Corporate governance
determinants of asset quality in an
emerging economy: evidence from
Indian banks
Prashant Kumar Gupta and Seema Sharma
Department of Management Studies, IIT Delhi, New Delhi, India
Abstract
Purpose – This paper aims to identify specific corporate governance determinants of asset quality in the
Indian banking system and suggest a future course of action for research in the Indian banking industry. The
results will guide other developing nations to handle poor asset quality in banks. Nations with economic
interest in India can take cognisance from the results.
Design/methodology/approach – The authors identify the determinants of asset quality for the Indian
banks using novel data from 2010 to 2019 through a dynamic panel data approach. The authors analyse 45
public and private sector banks using general method of moments.

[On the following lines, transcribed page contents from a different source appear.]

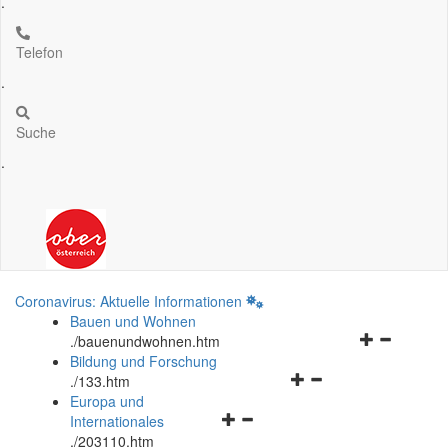
.
Telefon
.
Suche
.
Coronavirus: Aktuelle Informationen
Bauen und Wohnen
Navigationsm
.
/bauenundwohnen.htm
öffnen
Bildung und Forschung
Navigationsmenü
und
.
/133.htm
öffnen
schließen
Europa und
Navigationsmenü
und
Internationales
öffnen
schließen
.
/203110.htm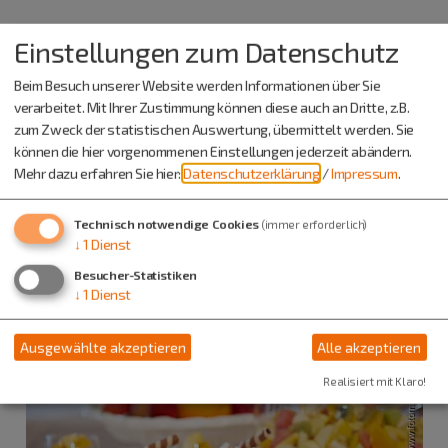
Einstellungen zum Datenschutz
Beim Besuch unserer Website werden Informationen über Sie
verarbeitet. Mit Ihrer Zustimmung können diese auch an Dritte, z.B.
zum Zweck der statistischen Auswertung, übermittelt werden. Sie
können die hier vorgenommenen Einstellungen jederzeit abändern.
Mehr dazu erfahren Sie hier:
Datenschutzerklärung
/
Impressum
.
Technisch notwendige Cookies
(immer erforderlich)
↓
1
Dienst
Besucher-Statistiken
↓
1
Dienst
Ausgewählte akzeptieren
Alle akzeptieren
Realisiert mit Klaro!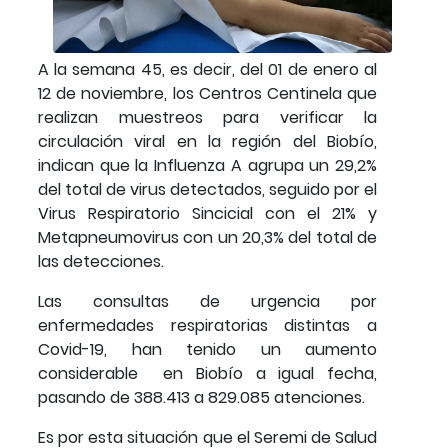
A la semana 45, es decir, del 01 de enero al
12 de noviembre, los Centros Centinela que
realizan muestreos para verificar la
circulación viral en la región del Biobío,
indican que la Influenza A agrupa un 29,2%
del total de virus detectados, seguido por el
Virus Respiratorio Sincicial con el 21% y
Metapneumovirus con un 20,3% del total de
las detecciones.
Las consultas de urgencia por
enfermedades respiratorias distintas a
Covid-19, han tenido un aumento
considerable en Biobío a igual fecha,
pasando de 388.413 a 829.085 atenciones.
Es por esta situación que el Seremi de Salud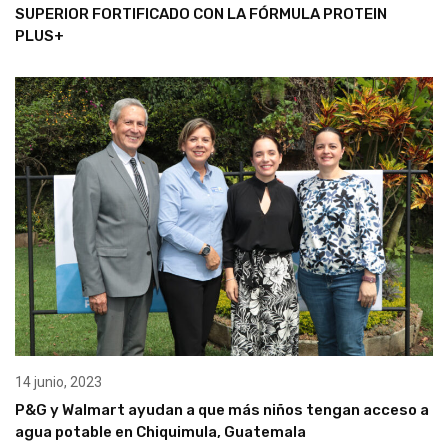
SUPERIOR FORTIFICADO CON LA FÓRMULA PROTEIN
PLUS+
14 junio, 2023
P&G y Walmart ayudan a que más niños tengan acceso a
agua potable en Chiquimula, Guatemala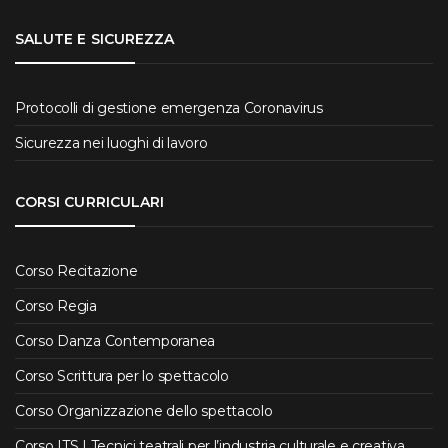
SALUTE E SICUREZZA
Protocolli di gestione emergenza Coronavirus
Sicurezza nei luoghi di lavoro
CORSI CURRICULARI
Corso Recitazione
Corso Regia
Corso Danza Contemporanea
Corso Scrittura per lo spettacolo
Corso Organizzazione dello spettacolo
Corso ITS | Tecnici teatrali per l’industria culturale e creativa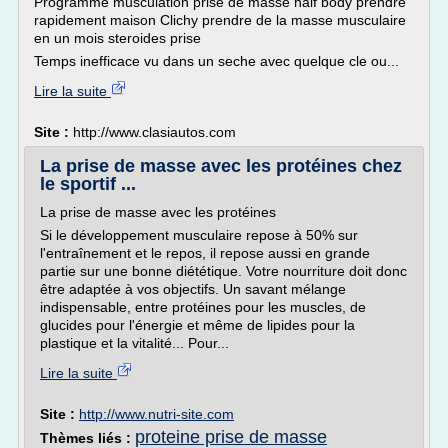
Programme musculation prise de masse half body prendre
rapidement maison Clichy prendre de la masse musculaire
en un mois steroides prise
Temps inefficace vu dans un seche avec quelque cle ou...
Lire la suite
Site :
http://www.clasiautos.com
La prise de masse avec les protéines chez
le sportif ...
La prise de masse avec les protéines
Si le développement musculaire repose à 50% sur
l'entraînement et le repos, il repose aussi en grande
partie sur une bonne diététique. Votre nourriture doit donc
être adaptée à vos objectifs. Un savant mélange
indispensable, entre protéines pour les muscles, de
glucides pour l'énergie et même de lipides pour la
plastique et la vitalité... Pour...
Lire la suite
Site :
http://www.nutri-site.com
proteine prise de masse
Thèmes liés :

Findings – The results indicate that intensity of board activities, board functioning and ownership
concentration are significant determinants of asset quality. Furthermore, the study hypotheses on board
independence and board size are rejected as they do not significantly impact the asset quality. The authors also
call for further research on the qualitative aspects of gender diversity, board independence and special
committee activity for better insights.
Originality/value – This is the first study to identify specific corporate governance determinants of asset
quality for the Indian banking system using a dynamic panel data approach with data spanning over ten years
from 45 banks. Unlike all other studies, the authors have used both bank-specific and macroeconomic variables
as control variables, making the results accurate and reliable. The authors also recognise the persistent nature
of asset quality.
Keywords Asset quality, Banks, Corporate governance, Non-performing assets, NPA, Emerging market
Paper type Research paper
1. Introduction
The rising level of non-performing assets (NPA) is a critical concern for worldwide financial
systems (Rizvi et al., 2020). With increasing cross-country financial transactions and rising
complexities of banking operations, poor asset quality may have contagious effects. While
Ukraine had the highest NPA level at 48.4 in 2019, Greece saw NPA levels at 36.4 [1]. Other
nations such as Portugal, Russia, Hungary, Italy, India and Spain, too, have high NPA levels.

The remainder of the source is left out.